Meses después de dar a luz a Verónica, la última de sus hijas, Paloma decidió hacerse la ligadura de trompas para poder seguir llevando una vida sexual activa sin que la volvieran a fecundar y consiguió moderarse bastante en el consumo de bebidas alcohólicas pero sus progenitores, hartos de tener que ocuparse de criar a sus nietas, al verla convertida en una “cabra loca” y que era “ligerita de cascos” decidieron librarse de ella después de adquirir y amueblarla un confortable y céntrico piso para que pudiera vivir en él con sus hijas y de hacerse con el traspaso de un comercio de lencería, que su propietaria traspasaba por jubilación, para que pudiera subsistir lo que la llevó a convertirse, en poco tiempo y al igual que sus hijas, en precursora en el uso de tanguitas sexy. A pesar de los bríos y del interés inicial de Paloma por el negocio y viendo que era rentable, no tardó en contratar a una joven estudiante para que, de lunes a jueves a media jornada y los viernes y los sábados a jornada completa, atendiera el comercio con intención de disponer de más tiempo libre para poder retozar con sus conquistas masculinas y casi siempre en el almacén o en el cuarto de baño del local en el que estaba ubicado su negocio mientras, al otro lado de la pared, la empleada atendía a las clientes.

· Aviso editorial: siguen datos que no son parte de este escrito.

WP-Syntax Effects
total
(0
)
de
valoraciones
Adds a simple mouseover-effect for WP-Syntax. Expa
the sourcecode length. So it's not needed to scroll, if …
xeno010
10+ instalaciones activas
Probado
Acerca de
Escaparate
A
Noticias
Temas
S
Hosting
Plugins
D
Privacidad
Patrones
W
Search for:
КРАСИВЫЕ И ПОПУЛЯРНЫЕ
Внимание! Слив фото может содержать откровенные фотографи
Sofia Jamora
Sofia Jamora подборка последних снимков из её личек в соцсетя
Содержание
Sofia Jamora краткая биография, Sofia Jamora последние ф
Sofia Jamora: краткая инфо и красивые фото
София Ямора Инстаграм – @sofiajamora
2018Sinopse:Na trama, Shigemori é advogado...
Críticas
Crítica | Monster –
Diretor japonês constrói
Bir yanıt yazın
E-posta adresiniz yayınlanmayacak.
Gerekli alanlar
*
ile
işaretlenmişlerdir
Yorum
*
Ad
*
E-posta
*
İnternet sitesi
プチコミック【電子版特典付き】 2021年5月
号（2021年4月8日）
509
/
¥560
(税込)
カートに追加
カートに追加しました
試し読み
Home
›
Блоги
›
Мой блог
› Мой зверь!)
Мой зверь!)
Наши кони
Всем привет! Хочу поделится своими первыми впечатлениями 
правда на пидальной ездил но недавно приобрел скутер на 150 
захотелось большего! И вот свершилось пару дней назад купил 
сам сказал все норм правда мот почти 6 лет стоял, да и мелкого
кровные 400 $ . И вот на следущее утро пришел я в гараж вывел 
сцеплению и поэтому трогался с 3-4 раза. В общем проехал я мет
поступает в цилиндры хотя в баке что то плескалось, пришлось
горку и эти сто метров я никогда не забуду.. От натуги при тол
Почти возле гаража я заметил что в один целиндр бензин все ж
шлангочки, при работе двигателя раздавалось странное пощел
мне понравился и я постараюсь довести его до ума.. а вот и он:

Sabiendo que Paloma era adicta al sexo, Pablo la ofreció trescientos Euros mensuales para que, en ropa interior y durante media hora dos veces al día, se convirtiera en su masajista antes de hacerle culminar con el llamado “final feliz” que consistía en “cascarle” lentamente el cipote hasta que le sacaba la leche al mismo tiempo que le realizaba todo tipo de estímulos prostáticos hurgándole con sus dedos en el ojete. Paloma aceptó y durante más de un año se ocupó personalmente de complacer a Pablo hasta que llegó un momento en que decidió estimularle al mediodía con la ayuda de Carolina, su hija mayor, para que, al terminar con los masajes, una de ellas se encargara de menearle la minga mientras la otra le forzaba analmente con intención de provocarle unas descargas más largas y masivas y que sus otras dos hijas, Susana y Verónica, le hicieran lo propio a última hora de la tarde al regresar de la academia a la que acudían.